URN: urn:nbn:de:bsz:180-madoc-614082
Document Type: Article
Year of publication: 2022
The title of a journal, publication series: Health Psychology and Behavioral Medicine
Volume: 10
Issue number: 1
Page range: 199-228
Place of publication: London
Publishing house: Routledge
ISSN: 2164-2850
Related URLs:
Publication language: English
Institution: School of Social Sciences > Gesundheitspsychologie (Mata 2015-)
Pre-existing license: Creative Commons Attribution 4.0 International (CC BY 4.0)
Subject: 150 Psychology
Keywords (English): social networking sites , online communities , behavior change interventions , need-support , self-determination theory
Abstract: Background Online communities and social networking sites have great potential for supporting health behavior change. However, interventions vary greatly in participants’ engagement rates and, consequently, their effectiveness. Theory-based interventions in real-world contexts are needed to further increase engagement and effectiveness. Methods We experimentally tested whether a video intervention teaching Self-Determination-Theory-based communication strategies increases need-supportive communication strategy use over one week (Study 1, N = 76) and perceived need support, engagement, and goal attainment in a behavior change intervention supported by a forum-based online community (Study 2, N = 537). In Study 2, participants chose a goal (increasing either fruit or vegetable consumption or increasing moderate or vigorous physical activity) and joined an online community for 2 weeks. Data from both experiments were analyzed with mixed models and follow-up tests. Results In Study 1, participants in the intervention but not in the control group showed an increase in the number of need-supportive communication strategies used both immediately and one week after the intervention (condition × time interaction, partial η2 = 0.31). In Study 2, participants who watched the intervention video had a higher number of postings and reported a higher subjective forum use frequency (but not a higher number of logins) compared to participants who watched the control video.
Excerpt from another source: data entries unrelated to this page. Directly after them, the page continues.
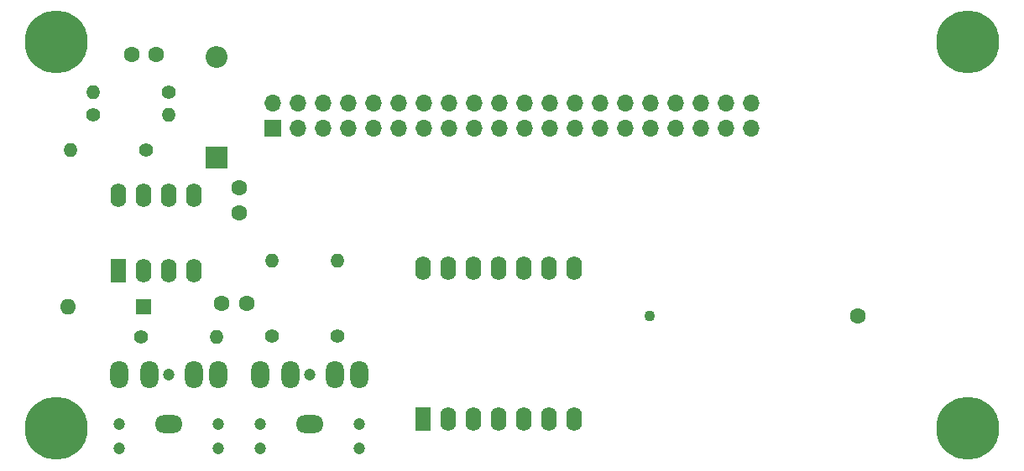
<source format=gbs>
%TF.GenerationSoftware,KiCad,Pcbnew,(6.0.1)*%
%TF.CreationDate,2022-10-07T21:29:44-04:00*%
%TF.ProjectId,MOD-XIAO-RP2040-CPU,4d4f442d-5849-4414-9f2d-525032303430,rev?*%
%TF.SameCoordinates,Original*%
%TF.FileFunction,Soldermask,Bot*%
%TF.FilePolarity,Negative*%
%FSLAX46Y46*%
G04 Gerber Fmt 4.6, Leading zero omitted, Abs format (unit mm)*
G04 Created by KiCad (PCBNEW (6.0.1)) date 2022-10-07 21:29:44*
%MOMM*%
%LPD*%
G01*
G04 APERTURE LIST*
%ADD10C,1.600000*%
%ADD11C,6.350000*%
%ADD12C,1.400000*%
%ADD13O,1.400000X1.400000*%
%ADD14R,1.600000X2.400000*%
%ADD15O,1.600000X2.400000*%
%ADD16C,1.200000*%
%ADD17O,1.800000X2.800000*%
%ADD18O,2.800000X1.800000*%
%ADD19R,2.200000X2.200000*%
%ADD20O,2.200000X2.200000*%
%ADD21R,1.600000X1.600000*%
%ADD22O,1.600000X1.600000*%
%ADD23R,1.700000X1.700000*%
%ADD24O,1.700000X1.700000*%
%ADD25C,1.100000*%
G04 APERTURE END LIST*
D10*
%TO.C,C2*%
X110744000Y-70358000D03*
X113244000Y-70358000D03*
%TD*%
D11*
%TO.C,MTG1*%
X94000000Y-83000000D03*
%TD*%
D12*
%TO.C,R6*%
X105410000Y-49022000D03*
D13*
X97790000Y-49022000D03*
%TD*%
D14*
%TO.C,U1*%
X131064000Y-82042000D03*
D15*
X133604000Y-82042000D03*
X136144000Y-82042000D03*
X138684000Y-82042000D03*
X141224000Y-82042000D03*
X143764000Y-82042000D03*
X146304000Y-82042000D03*
X146304000Y-66802000D03*
X143764000Y-66802000D03*
X141224000Y-66802000D03*
X138684000Y-66802000D03*
X136144000Y-66802000D03*
X133604000Y-66802000D03*
X131064000Y-66802000D03*
%TD*%
D16*
%TO.C,J2*%
X100410000Y-82533998D03*
X105410000Y-77533998D03*
X110410000Y-85033998D03*
X100410000Y-85033998D03*
X110410000Y-82533998D03*
D17*
X100410000Y-77533998D03*
X103410000Y-77533998D03*
D18*
X105410000Y-82533998D03*
D17*
X110410000Y-77533998D03*
X107910000Y-77533998D03*
%TD*%
D19*
%TO.C,D1*%
X110236000Y-55626000D03*
D20*
X110236000Y-45466000D03*
%TD*%
D12*
%TO.C,R1*%
X102616000Y-73787000D03*
D13*
X110236000Y-73787000D03*
%TD*%
D11*
%TO.C,MTG3*%
X94000000Y-44000000D03*
%TD*%
D12*
%TO.C,R5*%
X122428000Y-73660000D03*
D13*
X122428000Y-66040000D03*
%TD*%
D12*
%TO.C,R4*%
X115824000Y-73660000D03*
D13*
X115824000Y-66040000D03*
%TD*%
D21*
%TO.C,D2*%
X102870000Y-70739000D03*
D22*
X95250000Y-70739000D03*
%TD*%
D10*
%TO.C,C3*%
X112522000Y-58694000D03*
X112522000Y-61194000D03*
%TD*%
D23*
%TO.C,J1*%
X115875000Y-52650000D03*
D24*
X115875000Y-50110000D03*
X118415000Y-52650000D03*
X118415000Y-50110000D03*
X120955000Y-52650000D03*
X120955000Y-50110000D03*
X123495000Y-52650000D03*
X123495000Y-50110000D03*
X126035000Y-52650000D03*
X126035000Y-50110000D03*
X128575000Y-52650000D03*
X128575000Y-50110000D03*
X131115000Y-52650000D03*
X131115000Y-50110000D03*
X133655000Y-52650000D03*
X133655000Y-50110000D03*
X136195000Y-52650000D03*
X136195000Y-50110000D03*
X138735000Y-52650000D03*
X138735000Y-50110000D03*
X141275000Y-52650000D03*
X141275000Y-50110000D03*
X143815000Y-52650000D03*
X143815000Y-50110000D03*
X146355000Y-52650000D03*
X146355000Y-50110000D03*
X148895000Y-52650000D03*
X148895000Y-50110000D03*
X151435000Y-52650000D03*
X151435000Y-50110000D03*
X153975000Y-52650000D03*
X153975000Y-50110000D03*
X156515000Y-52650000D03*
X156515000Y-50110000D03*
X159055000Y-52650000D03*
X159055000Y-50110000D03*
X161595000Y-52650000D03*
X161595000Y-50110000D03*
X164135000Y-52650000D03*
X164135000Y-50110000D03*
%TD*%
D25*
%TO.C,J3*%
X153886000Y-71628000D03*
D10*
X174886000Y-71628000D03*
%TD*%
D12*
%TO.C,R3*%
X97790000Y-51308000D03*
D13*
X105410000Y-51308000D03*
%TD*%
D12*
%TO.C,R2*%
X103124000Y-54864000D03*
D13*
X95504000Y-54864000D03*
%TD*%
D16*
%TO.C,J4*%
X124634000Y-82534000D03*
X114634000Y-82534000D03*
X119634000Y-77534000D03*
X124634000Y-85034000D03*
X114634000Y-85034000D03*
D17*
X114634000Y-77534000D03*
X117634000Y-77534000D03*
D18*
X119634000Y-82534000D03*
D17*
X124634000Y-77534000D03*
X122134000Y-77534000D03*
%TD*%
D10*
%TO.C,C1*%
X101620000Y-45212000D03*
X104120000Y-45212000D03*
%TD*%
D14*
%TO.C,U2*%
X100340000Y-67046000D03*
D15*
X102880000Y-67046000D03*
X105420000Y-67046000D03*
X107960000Y-67046000D03*
X107960000Y-59426000D03*
X105420000Y-59426000D03*
X102880000Y-59426000D03*
X100340000Y-59426000D03*
%TD*%
D11*
%TO.C,MTG2*%
X186000000Y-83000000D03*
%TD*%
%TO.C,MTG4*%
X186000000Y-44000000D03*
%TD*%
M02*

</source>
However, the effect on the subjective forum visit frequency was not robust. There were no intervention effects on perceived need support, goal attainment, or secondary outcomes. The results might be explained by low application of need-supportive communication strategies. Conclusion A brief video intervention may be a suitable, low-cost intervention to promote need-supportive communication strategy use, benefitting both engagement and behavior change. Future studies should incorporate additional means to further improve communication strategy uptake and engagement in online communities.